It would seem that I was a bit hasty with my announcement that Kitamoto camp has become all soft and cuddly lately. I have now spoken to several people who have been to Kitamoto earlier (and in different years), and they all have confirmed that if it wasn’t for one thing it would be a pretty normal Kitamoto camp.
This one thing is Funatsu sensei.
Funatsu sensei seems to have made up his mind to do his best to turn this useless bunch of civilians that we are into ninjas within a single week, or apparently have us die trying. We had a small taste of what was to come in the first day, when we did some eight hundred suburi and then lots of kirikaeshi and oikomi across the hall lengthwise. It was hard, but there were pauses to stretch and catch one’s breath a bit – and as we are all at least 3. dan level here, it was nothing that any of us hadn’t been through before.
Yesterday, in the second part of the morning session, Funatsu sensei gave us 800 suburi again, done by sets of hundred each, and again we went through it without too much of a problem. As my shoulder is aching quite a bit, Funatsu sensei had excused me of doing them along, but I have in fact been trying to keep up at the back of the hall, doing it one-handed with my good left arm.
However, at the start of the evening session, when everybody lined up with their men and kote for some more kirikaeshi and oikomi, Funatsu sensei asked with a sly smile “why do you have all those things in front of you? You won’t be needing them.”
This didn’t sound good.
As we took out gear out of the way, Funatsu sensei announced that someone had asked him if we are going to do a thousand suburi some day, and a kind person as he is he could not possibly refuse – and so we were about to do senbon-suburi. Now, senbon-suburi is not simply a thousand suburi, it is thousand hayasuburi that is done in succession, without a single break. Those who have practised kendo will have a very good idea what this means, but for those who have not, here is a video that should give you an idea what exactly is hayasuburi. Going through a thousand of them takes about twenty minutes, by the way.
And so we had two leaders at the front to keep the count and off we went. At around the 500 mark, people started to have cramps. Some of them were taken away from the floor, while others were stretching and trying to get back to it. When we finally counted the last suburi out of the thousand, we were given a hearty applause by senseis who had been cheering us along all the way. Sato sensei then informed us that this was the first time ever that senbon suburi was done in Kitamoto camp, and added that it may in fact become a tradition from now on. So be warned if you consider coming ;).

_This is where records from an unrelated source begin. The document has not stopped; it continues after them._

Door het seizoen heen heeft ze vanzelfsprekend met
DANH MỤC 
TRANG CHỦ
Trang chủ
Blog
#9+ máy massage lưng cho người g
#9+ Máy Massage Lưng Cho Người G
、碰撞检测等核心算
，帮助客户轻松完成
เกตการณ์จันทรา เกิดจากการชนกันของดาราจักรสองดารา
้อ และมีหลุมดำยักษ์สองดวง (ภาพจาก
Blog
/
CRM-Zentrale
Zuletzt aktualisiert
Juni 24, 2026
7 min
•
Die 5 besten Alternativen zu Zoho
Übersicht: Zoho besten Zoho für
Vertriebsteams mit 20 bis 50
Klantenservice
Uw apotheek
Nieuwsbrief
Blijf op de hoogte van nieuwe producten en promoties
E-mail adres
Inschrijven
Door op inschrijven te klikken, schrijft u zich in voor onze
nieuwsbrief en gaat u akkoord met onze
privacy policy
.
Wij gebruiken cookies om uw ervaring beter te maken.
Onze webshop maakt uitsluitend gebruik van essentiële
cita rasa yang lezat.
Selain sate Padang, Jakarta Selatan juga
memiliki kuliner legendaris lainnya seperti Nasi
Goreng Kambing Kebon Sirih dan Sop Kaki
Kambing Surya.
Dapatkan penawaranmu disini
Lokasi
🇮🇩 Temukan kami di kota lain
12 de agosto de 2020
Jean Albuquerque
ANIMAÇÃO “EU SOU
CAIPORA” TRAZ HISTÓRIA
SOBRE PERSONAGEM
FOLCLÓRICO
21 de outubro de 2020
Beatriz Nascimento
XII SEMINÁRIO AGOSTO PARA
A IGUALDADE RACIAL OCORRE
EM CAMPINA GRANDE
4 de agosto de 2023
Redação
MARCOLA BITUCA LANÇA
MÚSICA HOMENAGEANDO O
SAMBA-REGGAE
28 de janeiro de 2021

It was hard, very hard, and I doubt if there were many among us who could have made it through alone. However, it was precisely doing it together that made it possible. A guy from Luxembourg that I know from several years ago came to me later and said that at one point he was about to give up – and then looked over his shoulder and saw me sweating and suffering at the back of the hall, despite of having been given a permission to just sit and watch, and then decided to go on.
This is actually a very good reflection on a broader point that relates well to all the martial arts, and to many different kinds of endurance sports in general, I suppose. I have never ran a marathon myself (and I doubt if I ever will), but I imagine that there must be something similar going on there. When you are completely exchausted, when every cell of your body tells you that there is nothing left, then it is seeing those other people around you in precisely the same state of desperate exhaustion that will keep you going. It is also related to another question that I have had many people ask me over the years – “why do people willingly subject themselves to such pain and suffering that is involved with doing full contact martial arts.” The answer is of course that the pain will fade and go away, but what you gain by having gone through it doesn’t. In the famous words from a Hollywood movie: “Pain is your friend, your ally” – and while we often inflict it to each other when training martial arts, there is a genuine sense of gratitude after the practice is over. You can often see boxers or MMA fighters hugging each other after the fight, and this is not just a token gesture. It is the same reason why in Japanese martial arts people bow to each other before and after a fight or practice. Pain is not simply an unfortunate aspect of doing martial arts, it is an essential ingredient.
Now everyone is in a survival mode here in Kitamoto, counting remaining hours of practice and simply trying to hang on. When in first two nights there was a lot of talking and beer-drinking late into the night, now everybody is trying to squeeze out every minute of sleep from the short pauses after breakfast and lunch. People wake up with heavy groans and limp along the corridors. The huge first aid box in the reception has become very popular. I have been taping several people’s shoulders and Achilles’ tendons myself. The hell that Funatsu sensei has been putting us through has had an interesting side-effect though. It has really welded us all together. People constantly inquire “how’s your leg doing” or “is your shoulder any better” and we all nod to each other with a knowing expression when meeting on stairs. And I am sure that when we meet ten or twenty years from now, we will remember at least the senbon suburi that we endured together.
There is just one more day to go, and I will try to make it through without wrecking my shoulder. However, the shoulder not withstanding I am getting into a pretty good shape here.